=== EXERCISE DESCRIPTION ===
Take the data below and extract the lines from the one with "left wrist: (1926, 1121)" to the one with "right eye: (390, 162)", inclusive, exactly as written.

=== RECORDS FOR THE EXERCISE ===
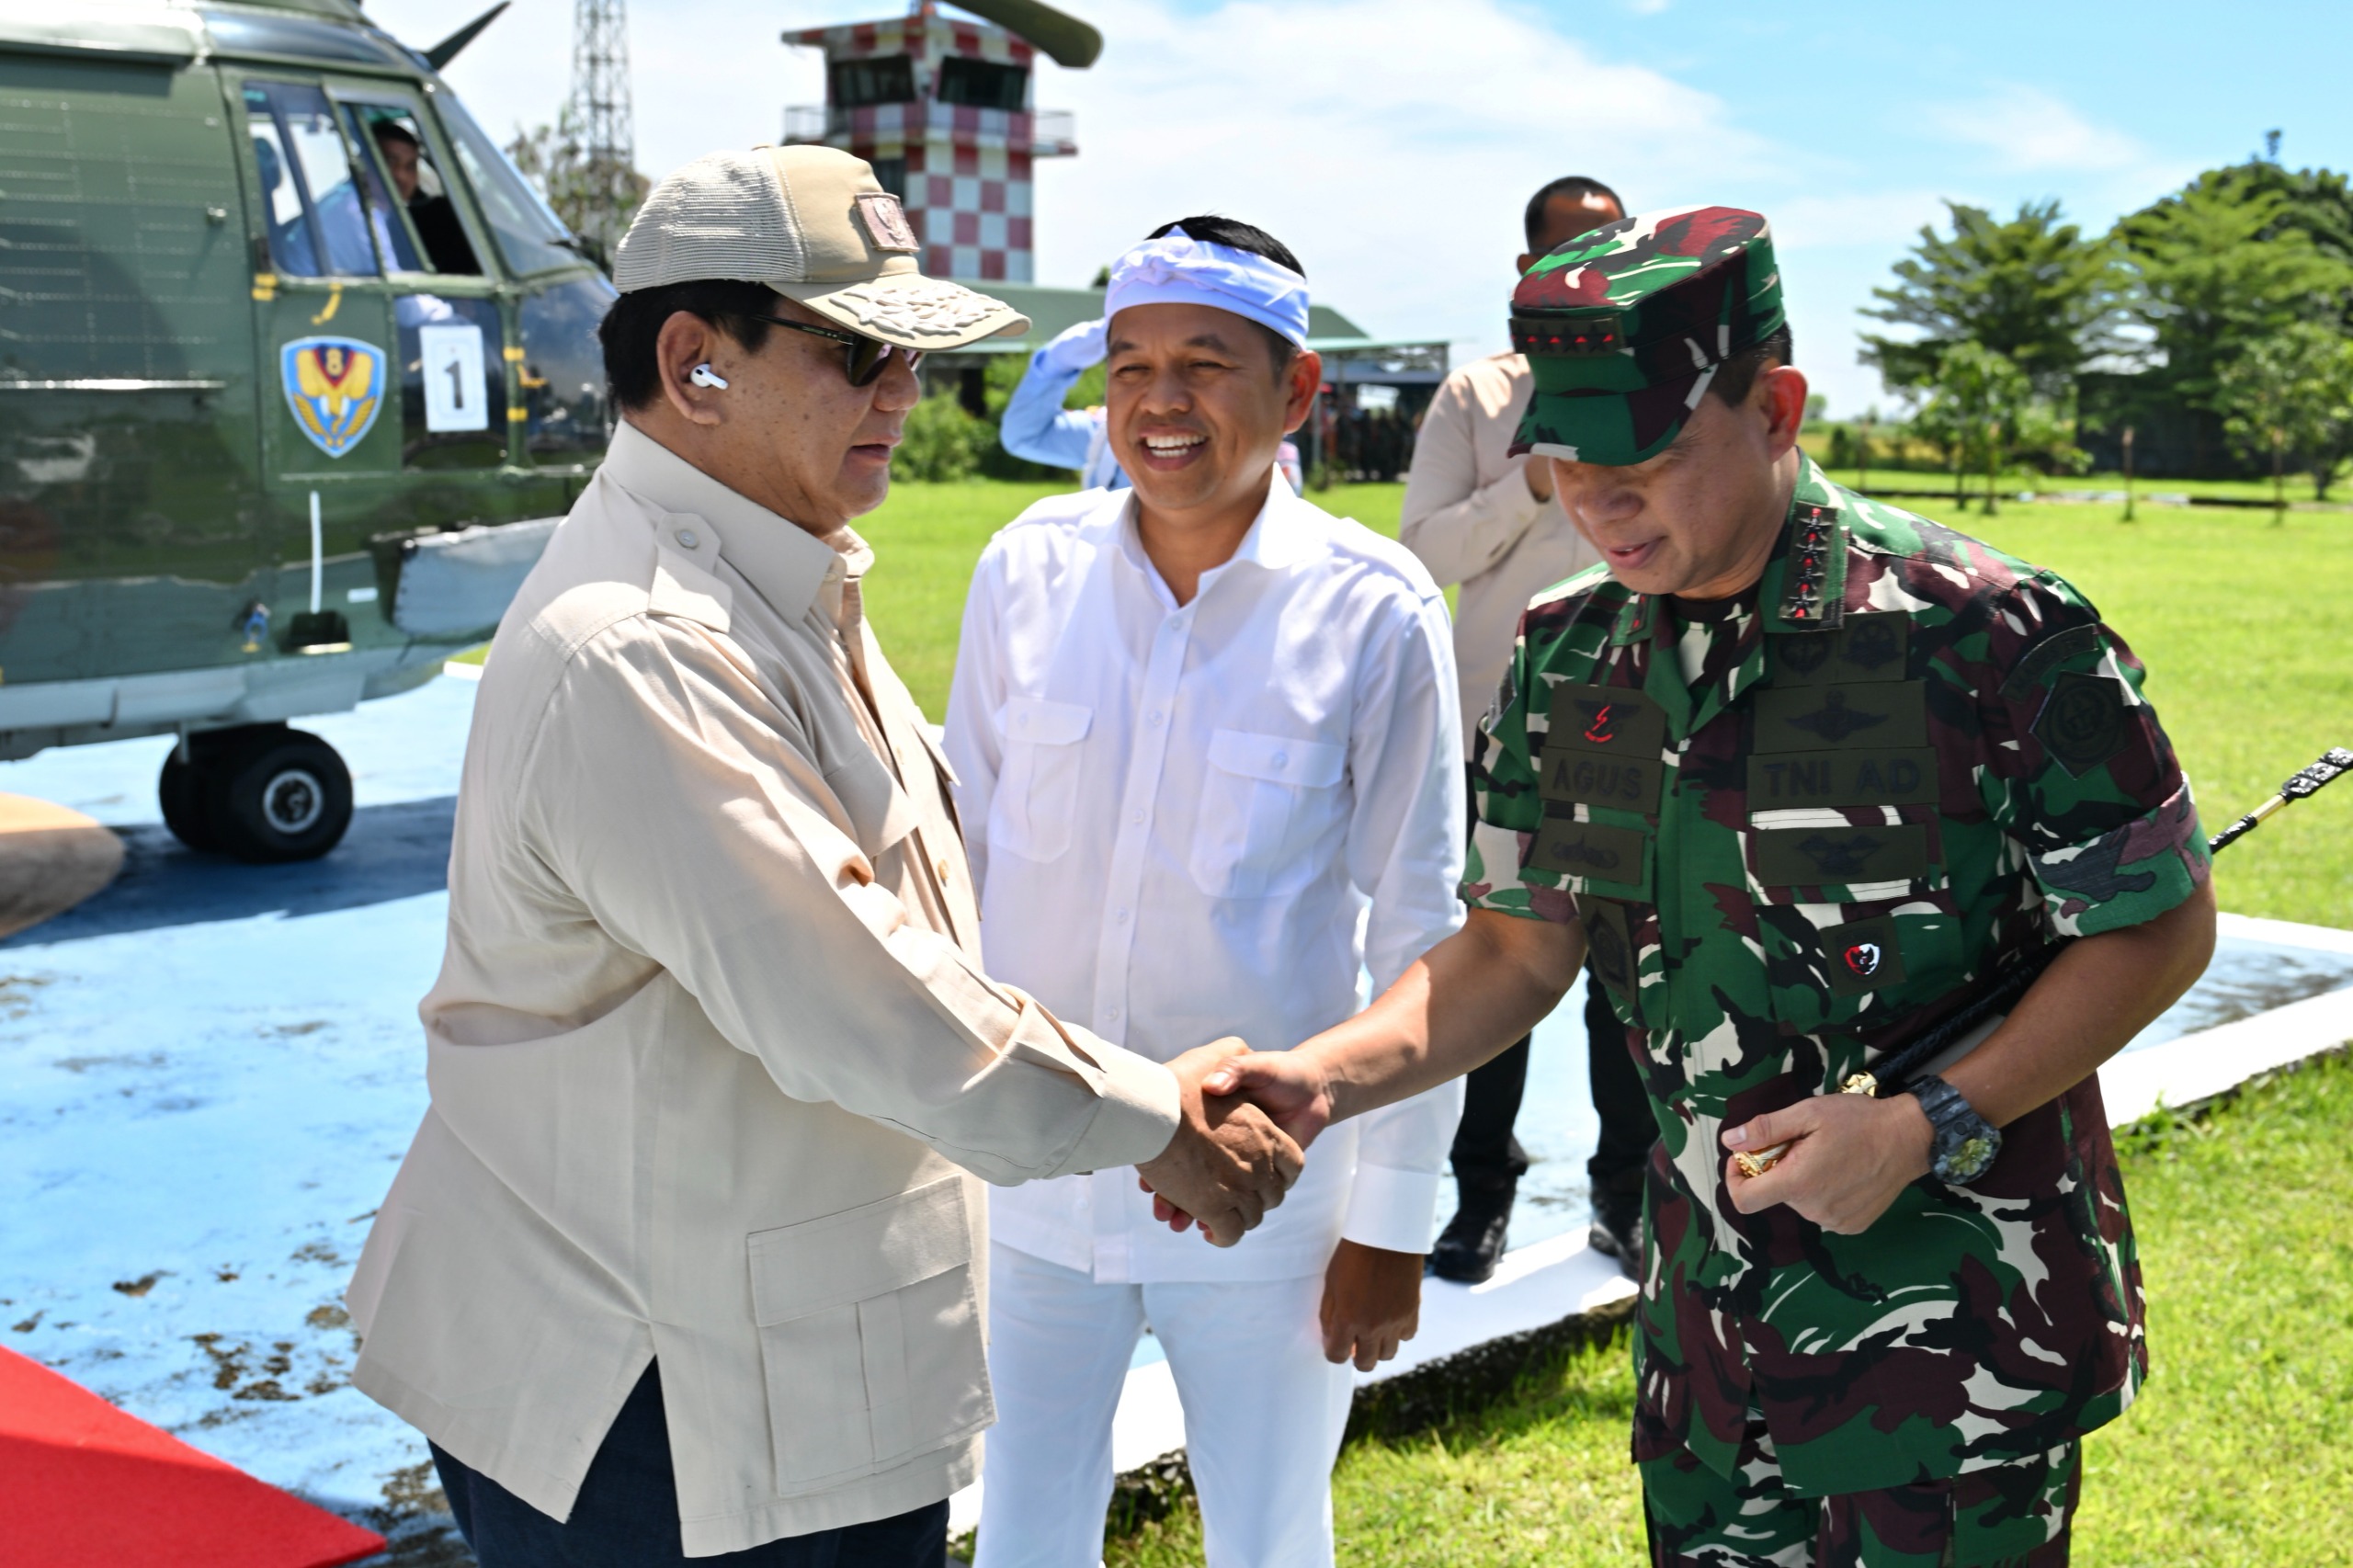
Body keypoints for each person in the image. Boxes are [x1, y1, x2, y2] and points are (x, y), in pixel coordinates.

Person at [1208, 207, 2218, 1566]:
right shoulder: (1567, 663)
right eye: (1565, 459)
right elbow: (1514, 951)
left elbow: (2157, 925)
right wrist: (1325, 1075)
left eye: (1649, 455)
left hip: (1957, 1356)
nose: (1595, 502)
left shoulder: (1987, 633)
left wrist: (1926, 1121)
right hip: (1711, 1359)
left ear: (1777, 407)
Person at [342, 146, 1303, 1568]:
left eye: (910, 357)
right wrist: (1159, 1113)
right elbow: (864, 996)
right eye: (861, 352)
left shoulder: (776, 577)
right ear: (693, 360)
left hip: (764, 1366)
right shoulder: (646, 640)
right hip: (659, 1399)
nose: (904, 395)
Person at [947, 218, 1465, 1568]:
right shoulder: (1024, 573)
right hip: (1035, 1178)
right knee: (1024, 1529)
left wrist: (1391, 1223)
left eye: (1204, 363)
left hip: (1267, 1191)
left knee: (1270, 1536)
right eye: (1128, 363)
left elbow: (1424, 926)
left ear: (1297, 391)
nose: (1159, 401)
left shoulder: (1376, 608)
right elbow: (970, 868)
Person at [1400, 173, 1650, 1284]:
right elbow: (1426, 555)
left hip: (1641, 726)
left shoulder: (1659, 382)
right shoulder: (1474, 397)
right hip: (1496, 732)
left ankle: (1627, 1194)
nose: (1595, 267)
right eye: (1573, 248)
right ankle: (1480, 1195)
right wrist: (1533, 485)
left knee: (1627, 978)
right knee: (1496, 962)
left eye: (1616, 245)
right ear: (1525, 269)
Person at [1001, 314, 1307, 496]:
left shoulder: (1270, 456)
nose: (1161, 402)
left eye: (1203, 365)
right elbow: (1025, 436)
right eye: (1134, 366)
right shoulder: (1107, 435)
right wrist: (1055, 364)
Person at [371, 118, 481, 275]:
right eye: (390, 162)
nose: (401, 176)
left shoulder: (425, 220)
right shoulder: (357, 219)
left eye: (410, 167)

=== REPLY TO THE EXERCISE ===
left wrist: (1926, 1121)
right hip: (1711, 1359)
left ear: (1777, 407)
Person at [342, 146, 1303, 1568]:
left eye: (910, 357)
right wrist: (1159, 1113)
right elbow: (864, 996)
right eye: (861, 352)
left shoulder: (776, 577)
right ear: (693, 360)
left hip: (764, 1366)
right shoulder: (646, 640)
right hip: (659, 1399)
nose: (904, 395)
Person at [947, 218, 1465, 1568]:
right shoulder: (1024, 573)
right hip: (1035, 1178)
right knee: (1024, 1529)
left wrist: (1391, 1223)
left eye: (1204, 363)
left hip: (1267, 1191)
left knee: (1270, 1536)
right eye: (1128, 363)
left elbow: (1424, 926)
left ear: (1297, 391)
nose: (1159, 401)
left shoulder: (1376, 608)
right elbow: (970, 868)
Person at [1400, 173, 1650, 1284]:
right elbow: (1426, 555)
left hip: (1641, 726)
left shoulder: (1659, 382)
right shoulder: (1474, 397)
right hip: (1496, 732)
left ankle: (1627, 1194)
nose: (1595, 267)
right eye: (1573, 248)
right ankle: (1480, 1195)
right wrist: (1533, 485)
left knee: (1627, 978)
right knee: (1496, 962)
left eye: (1616, 245)
right ear: (1525, 269)
Person at [1001, 314, 1307, 496]:
left shoulder: (1270, 456)
nose: (1161, 402)
left eye: (1203, 365)
right elbow: (1025, 436)
right eye: (1134, 366)
right shoulder: (1107, 435)
right wrist: (1055, 364)
Person at [371, 118, 481, 275]:
right eye: (390, 162)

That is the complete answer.